What is your favorite Litmus core value?

It has to be “Act Humbly and Confidently” which goes back to what I was saying I liked about the people at Litmus. It’s just so refreshing to work with people who are both very good at what they do and very humble. They don’t feel like they have to overexert their opinion or whatever because they are just good and they can still be a really nice person. That’s the one that really sticks out to me.

What do you do in your free time?

I really like anything that has to do with building or fixing stuff. The two kinds of major categories of that is: I really like cooking, and I also really like DIY stuff around the house.

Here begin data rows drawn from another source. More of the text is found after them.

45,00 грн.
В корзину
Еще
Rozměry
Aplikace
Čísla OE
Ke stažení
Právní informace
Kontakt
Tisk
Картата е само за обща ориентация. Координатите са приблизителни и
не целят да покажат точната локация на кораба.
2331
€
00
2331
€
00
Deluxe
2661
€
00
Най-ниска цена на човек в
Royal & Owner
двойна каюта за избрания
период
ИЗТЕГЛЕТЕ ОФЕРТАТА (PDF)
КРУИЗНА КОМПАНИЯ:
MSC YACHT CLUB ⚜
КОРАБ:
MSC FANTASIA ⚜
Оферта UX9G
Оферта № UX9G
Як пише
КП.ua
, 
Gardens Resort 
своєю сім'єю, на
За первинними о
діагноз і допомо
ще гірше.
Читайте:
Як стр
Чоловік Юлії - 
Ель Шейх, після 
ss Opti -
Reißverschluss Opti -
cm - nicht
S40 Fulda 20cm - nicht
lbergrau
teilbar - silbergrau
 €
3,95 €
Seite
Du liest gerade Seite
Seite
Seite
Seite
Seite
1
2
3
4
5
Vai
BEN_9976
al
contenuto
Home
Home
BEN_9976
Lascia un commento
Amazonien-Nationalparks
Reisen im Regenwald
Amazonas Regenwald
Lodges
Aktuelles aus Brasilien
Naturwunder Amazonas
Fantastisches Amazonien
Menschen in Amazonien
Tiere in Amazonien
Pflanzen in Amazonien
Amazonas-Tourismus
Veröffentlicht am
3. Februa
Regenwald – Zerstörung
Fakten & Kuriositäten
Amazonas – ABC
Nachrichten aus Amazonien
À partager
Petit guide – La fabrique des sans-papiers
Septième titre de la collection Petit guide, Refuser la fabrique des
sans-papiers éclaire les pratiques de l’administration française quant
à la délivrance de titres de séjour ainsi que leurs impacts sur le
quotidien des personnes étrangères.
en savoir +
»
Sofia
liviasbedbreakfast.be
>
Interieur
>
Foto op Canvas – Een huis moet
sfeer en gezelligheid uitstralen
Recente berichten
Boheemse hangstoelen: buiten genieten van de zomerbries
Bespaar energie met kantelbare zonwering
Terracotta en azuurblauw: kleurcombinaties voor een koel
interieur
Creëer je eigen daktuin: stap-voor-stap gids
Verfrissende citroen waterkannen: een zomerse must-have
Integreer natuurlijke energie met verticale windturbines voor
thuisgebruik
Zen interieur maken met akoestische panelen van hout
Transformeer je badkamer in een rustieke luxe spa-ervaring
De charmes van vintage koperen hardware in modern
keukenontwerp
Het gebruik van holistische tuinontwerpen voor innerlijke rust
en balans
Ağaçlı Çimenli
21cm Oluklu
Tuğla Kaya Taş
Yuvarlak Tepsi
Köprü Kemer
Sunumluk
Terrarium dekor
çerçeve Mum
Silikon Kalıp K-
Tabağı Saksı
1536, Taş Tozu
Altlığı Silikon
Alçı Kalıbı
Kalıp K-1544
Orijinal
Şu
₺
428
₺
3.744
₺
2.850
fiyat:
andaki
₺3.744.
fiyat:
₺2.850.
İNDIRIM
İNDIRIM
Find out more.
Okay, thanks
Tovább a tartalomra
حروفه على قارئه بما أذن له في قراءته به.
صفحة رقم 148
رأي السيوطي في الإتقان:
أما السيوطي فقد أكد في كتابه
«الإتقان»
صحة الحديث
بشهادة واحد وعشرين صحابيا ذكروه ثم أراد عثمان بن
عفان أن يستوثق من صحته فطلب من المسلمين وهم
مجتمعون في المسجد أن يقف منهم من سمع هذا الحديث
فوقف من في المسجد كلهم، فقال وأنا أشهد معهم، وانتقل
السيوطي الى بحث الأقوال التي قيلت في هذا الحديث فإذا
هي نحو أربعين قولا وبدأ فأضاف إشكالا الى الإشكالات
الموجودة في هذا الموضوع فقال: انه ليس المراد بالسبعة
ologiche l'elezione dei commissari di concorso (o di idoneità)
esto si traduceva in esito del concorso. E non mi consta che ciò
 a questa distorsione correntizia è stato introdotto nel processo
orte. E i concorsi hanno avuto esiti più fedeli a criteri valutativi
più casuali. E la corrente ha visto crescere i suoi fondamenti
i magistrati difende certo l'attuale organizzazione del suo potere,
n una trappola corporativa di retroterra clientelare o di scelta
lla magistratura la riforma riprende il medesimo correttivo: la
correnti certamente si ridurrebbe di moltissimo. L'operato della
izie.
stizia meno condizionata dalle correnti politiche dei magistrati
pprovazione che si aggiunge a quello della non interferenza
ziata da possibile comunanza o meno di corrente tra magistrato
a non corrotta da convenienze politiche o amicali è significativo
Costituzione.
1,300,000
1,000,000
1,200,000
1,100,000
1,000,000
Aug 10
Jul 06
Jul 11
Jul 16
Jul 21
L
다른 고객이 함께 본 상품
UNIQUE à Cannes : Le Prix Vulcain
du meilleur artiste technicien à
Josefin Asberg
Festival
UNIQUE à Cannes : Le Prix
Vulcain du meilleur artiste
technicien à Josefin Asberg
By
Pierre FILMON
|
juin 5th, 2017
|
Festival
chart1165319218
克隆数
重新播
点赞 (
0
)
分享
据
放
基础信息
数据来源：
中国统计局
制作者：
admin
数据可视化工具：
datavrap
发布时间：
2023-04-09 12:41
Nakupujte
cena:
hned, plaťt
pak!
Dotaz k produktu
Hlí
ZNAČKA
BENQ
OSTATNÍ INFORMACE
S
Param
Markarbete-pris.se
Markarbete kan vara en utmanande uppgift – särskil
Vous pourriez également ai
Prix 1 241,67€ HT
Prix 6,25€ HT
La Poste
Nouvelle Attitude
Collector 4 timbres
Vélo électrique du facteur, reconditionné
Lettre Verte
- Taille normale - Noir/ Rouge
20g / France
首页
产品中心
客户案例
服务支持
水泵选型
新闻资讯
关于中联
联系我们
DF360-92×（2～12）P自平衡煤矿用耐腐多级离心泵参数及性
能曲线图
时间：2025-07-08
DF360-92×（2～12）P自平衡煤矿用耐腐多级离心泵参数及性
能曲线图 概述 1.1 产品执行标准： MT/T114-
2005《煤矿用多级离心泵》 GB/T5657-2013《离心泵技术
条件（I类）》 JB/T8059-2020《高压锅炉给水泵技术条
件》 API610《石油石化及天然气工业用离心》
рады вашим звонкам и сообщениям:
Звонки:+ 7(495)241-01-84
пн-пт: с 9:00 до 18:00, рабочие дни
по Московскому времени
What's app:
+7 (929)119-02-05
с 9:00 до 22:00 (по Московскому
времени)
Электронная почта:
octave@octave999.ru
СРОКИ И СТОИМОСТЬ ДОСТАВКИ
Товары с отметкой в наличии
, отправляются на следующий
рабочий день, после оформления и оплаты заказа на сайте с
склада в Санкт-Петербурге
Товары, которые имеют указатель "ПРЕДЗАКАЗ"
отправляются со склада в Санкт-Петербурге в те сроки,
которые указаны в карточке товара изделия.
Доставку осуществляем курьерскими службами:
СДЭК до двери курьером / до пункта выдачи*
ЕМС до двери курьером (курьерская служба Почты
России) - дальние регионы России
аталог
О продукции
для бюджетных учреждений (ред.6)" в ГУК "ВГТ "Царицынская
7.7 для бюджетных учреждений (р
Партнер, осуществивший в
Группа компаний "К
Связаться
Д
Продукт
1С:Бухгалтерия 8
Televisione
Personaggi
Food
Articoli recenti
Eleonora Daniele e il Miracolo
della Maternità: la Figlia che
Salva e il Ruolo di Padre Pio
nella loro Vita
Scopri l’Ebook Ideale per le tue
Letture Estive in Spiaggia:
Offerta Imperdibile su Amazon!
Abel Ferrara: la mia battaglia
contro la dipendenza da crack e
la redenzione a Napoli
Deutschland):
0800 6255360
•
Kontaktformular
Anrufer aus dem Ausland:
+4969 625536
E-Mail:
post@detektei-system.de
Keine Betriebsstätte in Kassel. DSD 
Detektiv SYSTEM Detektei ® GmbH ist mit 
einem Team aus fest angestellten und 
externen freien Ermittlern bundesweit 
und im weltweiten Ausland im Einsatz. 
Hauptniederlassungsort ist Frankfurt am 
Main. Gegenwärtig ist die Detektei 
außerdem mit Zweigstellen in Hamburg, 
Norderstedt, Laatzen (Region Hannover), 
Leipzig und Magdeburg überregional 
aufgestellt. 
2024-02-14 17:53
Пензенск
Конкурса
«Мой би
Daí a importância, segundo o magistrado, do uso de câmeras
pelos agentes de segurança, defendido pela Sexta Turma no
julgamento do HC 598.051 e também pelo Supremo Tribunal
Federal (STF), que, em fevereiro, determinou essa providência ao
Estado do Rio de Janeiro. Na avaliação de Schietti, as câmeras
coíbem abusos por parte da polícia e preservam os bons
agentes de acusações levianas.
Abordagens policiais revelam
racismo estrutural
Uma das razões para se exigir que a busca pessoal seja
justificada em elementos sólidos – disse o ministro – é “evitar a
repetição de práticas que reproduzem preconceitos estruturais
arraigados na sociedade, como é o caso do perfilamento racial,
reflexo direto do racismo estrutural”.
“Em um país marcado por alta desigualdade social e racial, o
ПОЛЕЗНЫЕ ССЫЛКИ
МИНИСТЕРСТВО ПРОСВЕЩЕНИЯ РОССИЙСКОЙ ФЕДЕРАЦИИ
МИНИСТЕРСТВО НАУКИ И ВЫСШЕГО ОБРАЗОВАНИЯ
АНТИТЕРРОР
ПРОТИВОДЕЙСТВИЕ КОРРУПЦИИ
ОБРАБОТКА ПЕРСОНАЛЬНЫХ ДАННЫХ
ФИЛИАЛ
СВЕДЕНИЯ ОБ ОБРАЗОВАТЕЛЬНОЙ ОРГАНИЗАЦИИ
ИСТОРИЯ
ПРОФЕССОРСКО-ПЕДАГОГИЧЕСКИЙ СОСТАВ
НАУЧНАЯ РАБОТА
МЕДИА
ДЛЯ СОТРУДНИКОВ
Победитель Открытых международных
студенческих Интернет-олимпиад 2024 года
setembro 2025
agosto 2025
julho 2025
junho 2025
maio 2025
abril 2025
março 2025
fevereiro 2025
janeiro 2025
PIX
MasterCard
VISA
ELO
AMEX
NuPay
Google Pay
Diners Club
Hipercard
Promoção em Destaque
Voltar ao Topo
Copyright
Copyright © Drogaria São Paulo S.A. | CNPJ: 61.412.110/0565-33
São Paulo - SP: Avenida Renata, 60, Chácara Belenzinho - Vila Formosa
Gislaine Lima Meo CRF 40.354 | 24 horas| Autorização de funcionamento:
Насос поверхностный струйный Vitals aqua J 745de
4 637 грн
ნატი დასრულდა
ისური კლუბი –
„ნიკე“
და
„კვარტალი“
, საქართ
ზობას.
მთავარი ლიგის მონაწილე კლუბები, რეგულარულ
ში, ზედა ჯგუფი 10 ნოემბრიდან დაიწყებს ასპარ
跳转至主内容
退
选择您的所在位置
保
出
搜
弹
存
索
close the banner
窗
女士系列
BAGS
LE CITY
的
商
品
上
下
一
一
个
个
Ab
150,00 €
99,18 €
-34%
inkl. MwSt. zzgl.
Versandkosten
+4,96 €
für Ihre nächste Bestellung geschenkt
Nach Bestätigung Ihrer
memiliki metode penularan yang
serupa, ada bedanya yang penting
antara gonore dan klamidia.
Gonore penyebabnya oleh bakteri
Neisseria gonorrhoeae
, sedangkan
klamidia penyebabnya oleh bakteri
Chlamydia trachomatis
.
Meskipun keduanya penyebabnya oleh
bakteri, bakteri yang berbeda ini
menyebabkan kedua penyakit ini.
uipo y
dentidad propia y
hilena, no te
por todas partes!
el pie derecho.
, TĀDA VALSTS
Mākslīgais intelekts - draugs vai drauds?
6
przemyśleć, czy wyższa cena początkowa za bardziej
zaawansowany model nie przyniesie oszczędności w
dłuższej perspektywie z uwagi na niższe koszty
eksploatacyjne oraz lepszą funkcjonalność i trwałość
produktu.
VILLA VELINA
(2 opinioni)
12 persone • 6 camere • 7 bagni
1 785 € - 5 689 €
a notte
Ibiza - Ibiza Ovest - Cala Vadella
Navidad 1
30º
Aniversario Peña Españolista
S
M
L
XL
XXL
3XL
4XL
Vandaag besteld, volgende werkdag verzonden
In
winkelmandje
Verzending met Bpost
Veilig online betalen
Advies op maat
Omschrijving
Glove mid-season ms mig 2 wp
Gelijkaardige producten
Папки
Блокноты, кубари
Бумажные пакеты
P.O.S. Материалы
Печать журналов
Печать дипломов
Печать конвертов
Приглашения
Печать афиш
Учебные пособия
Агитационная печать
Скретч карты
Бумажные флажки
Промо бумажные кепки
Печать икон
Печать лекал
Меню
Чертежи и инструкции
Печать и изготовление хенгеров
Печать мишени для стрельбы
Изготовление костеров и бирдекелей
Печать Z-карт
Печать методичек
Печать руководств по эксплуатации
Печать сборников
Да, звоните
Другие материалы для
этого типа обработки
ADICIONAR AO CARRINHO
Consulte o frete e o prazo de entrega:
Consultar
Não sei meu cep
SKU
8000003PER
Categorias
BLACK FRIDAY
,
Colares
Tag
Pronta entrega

So, like, learning how to fix a toilet when it breaks or learning how to fix a garage door opener. I just really love taking, like, “Okay, this thing’s broken. I don’t want to pay somebody 500 bucks to come out here and fix it, so let me see, do I think I can fix it myself?” And I research it and whatnot, and I always end up going down a rabbit hole. And then, suddenly, I know everything there is to know about this one really obscure thing like the logic boards on Chamberlain garage doors, which is the latest thing I’m trying to fix. I like learning a lot about really random things. Also, about two years ago, I took a pretty intensive woodworking class. I learned some basic woodworking skills, and I built a few things. So, yeah, I enjoy that kind of stuff.

Would you rather fight one horse-sized duck or one hundred duck-sized horses?

I keep on leaning towards the one horse-sized duck because I feel like maybe it would be slow and I could outrun it, or it would be really stupid and I could trick it. But I feel like the one hundred duck-sized horses are going to be problematic because they’re going to be all over the place and how do I defeat a hundred little things running around? I’m not much of a fighter, so I would probably try to run away. So, the horse-sized duck definitely sounds slow.